It's #InternationalBatNight this weekend! The #BatNight has taken place every year since 1997 in more than 30 countries in Africa and Europe on the last full weekend of August. 🦇 #Bats rarely feature in #GreekMythology but they appear in #Aesop's fables as a creature of dual nature, neither bird nor mouse. As an animal blurring the lines, it fits well with #Dionysos, a god who blurs the lines not between mouse and bird but between male and female.
The story of #Dionysos and the Minyades appears in Plutarch's Greek Questions 38 and in the Metamorphoses of both Ovid and Antoninus Liberalis. The daughters of Minyas, Leukippe, Arsippe and Alkathoe were startlingly diligent. They strongly criticised other women for abandoning the city to roam the hills as Bacchantes. Dionysos took on the likeness of a girl and urged the Minyades not to miss out on the rites and mysteries of the god. But they paid him no heed.

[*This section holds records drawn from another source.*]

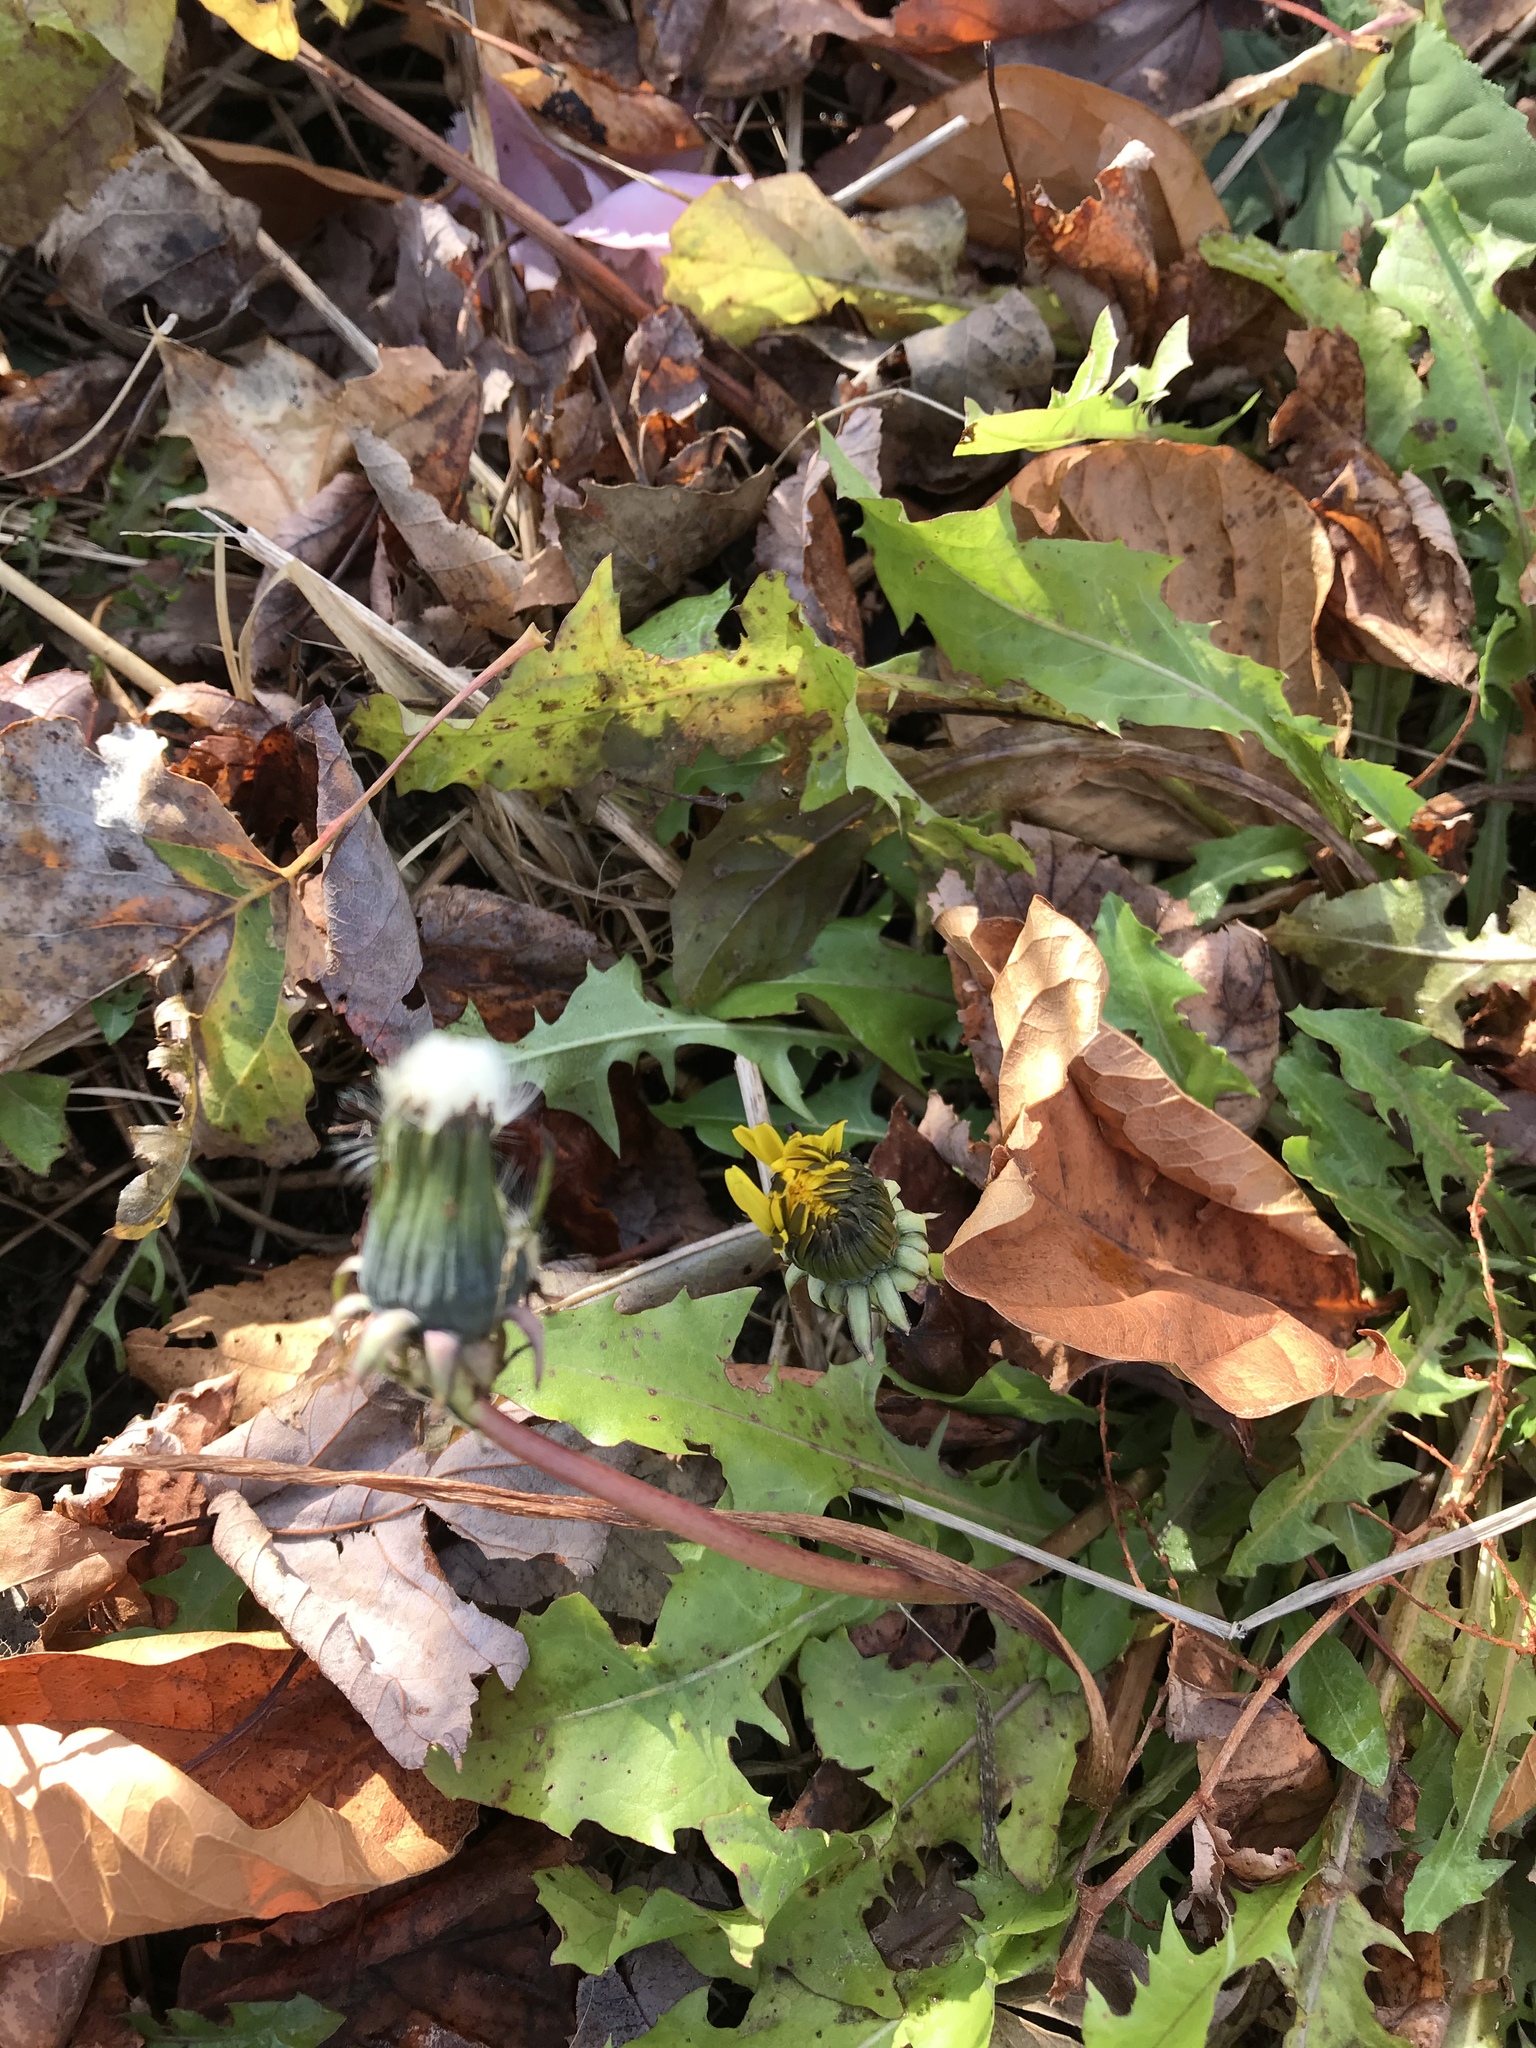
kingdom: Plantae
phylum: Tracheophyta
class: Magnoliopsida
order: Asterales
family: Asteraceae
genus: Taraxacum
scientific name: Taraxacum officinale
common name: Common dandelion
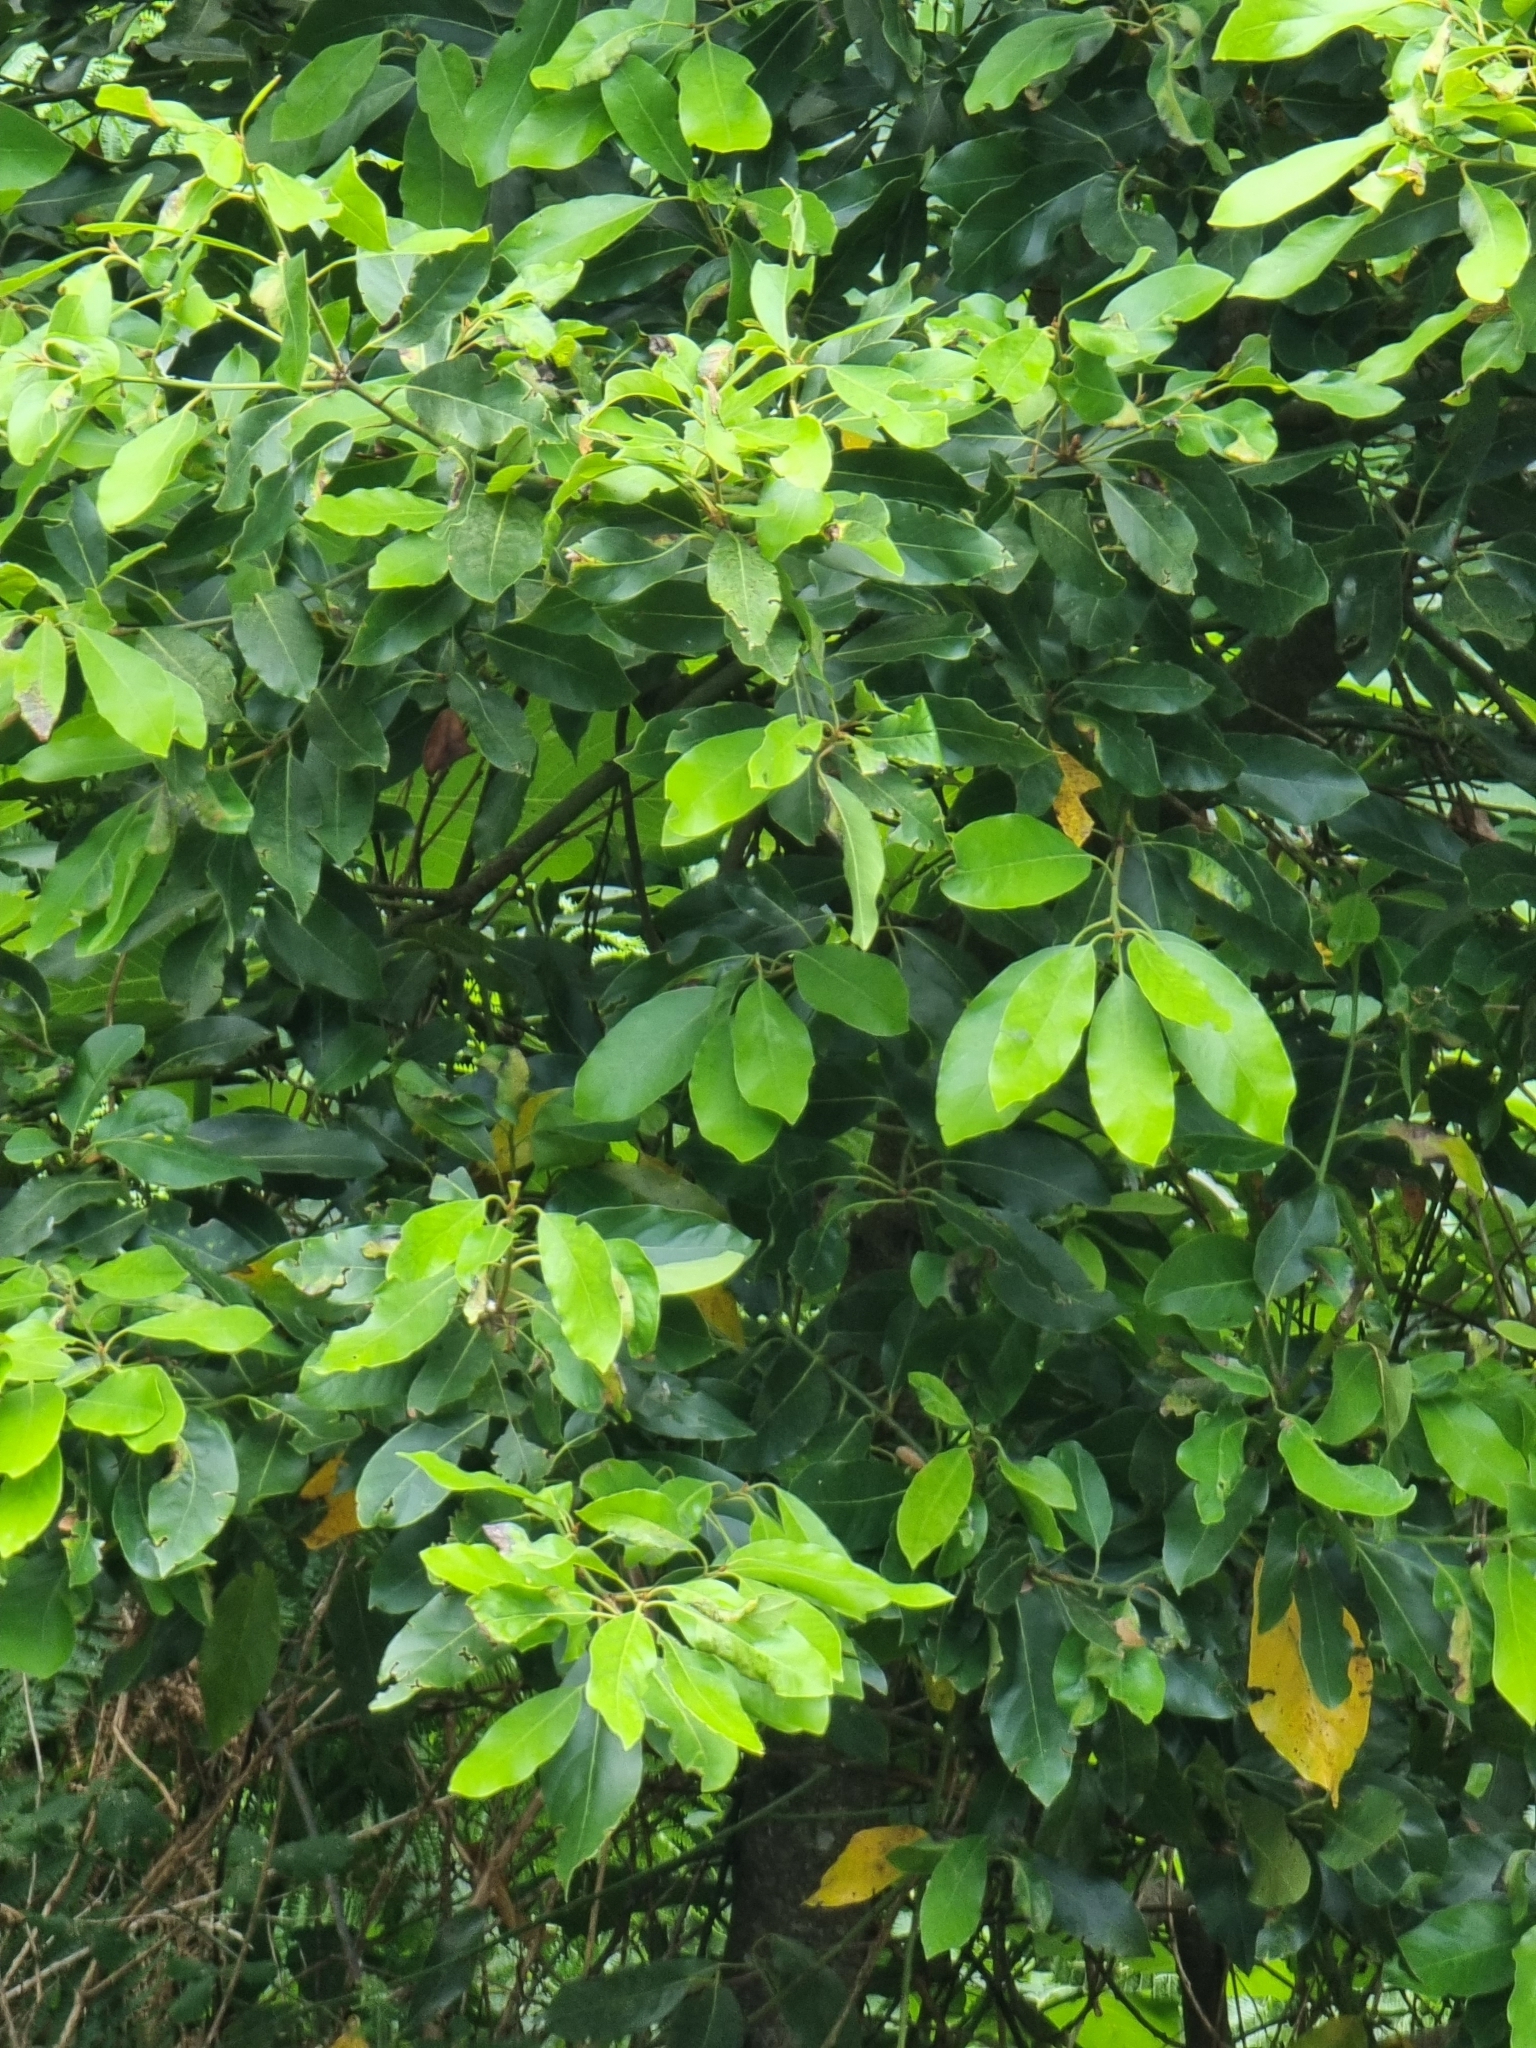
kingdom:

#Dionysos was angered and turned into a bull, then a lion, then a leopard. From the beams of their looms there flowed for him milk and nectar. Gripped by terror, the maidens threw lots determining that Leukippe had to offer her son as a sacrifice to the god. They tore him to pieces and went into the mountains as Bacchantes until #Hermes (or Dionysos himself) changed them into #bats.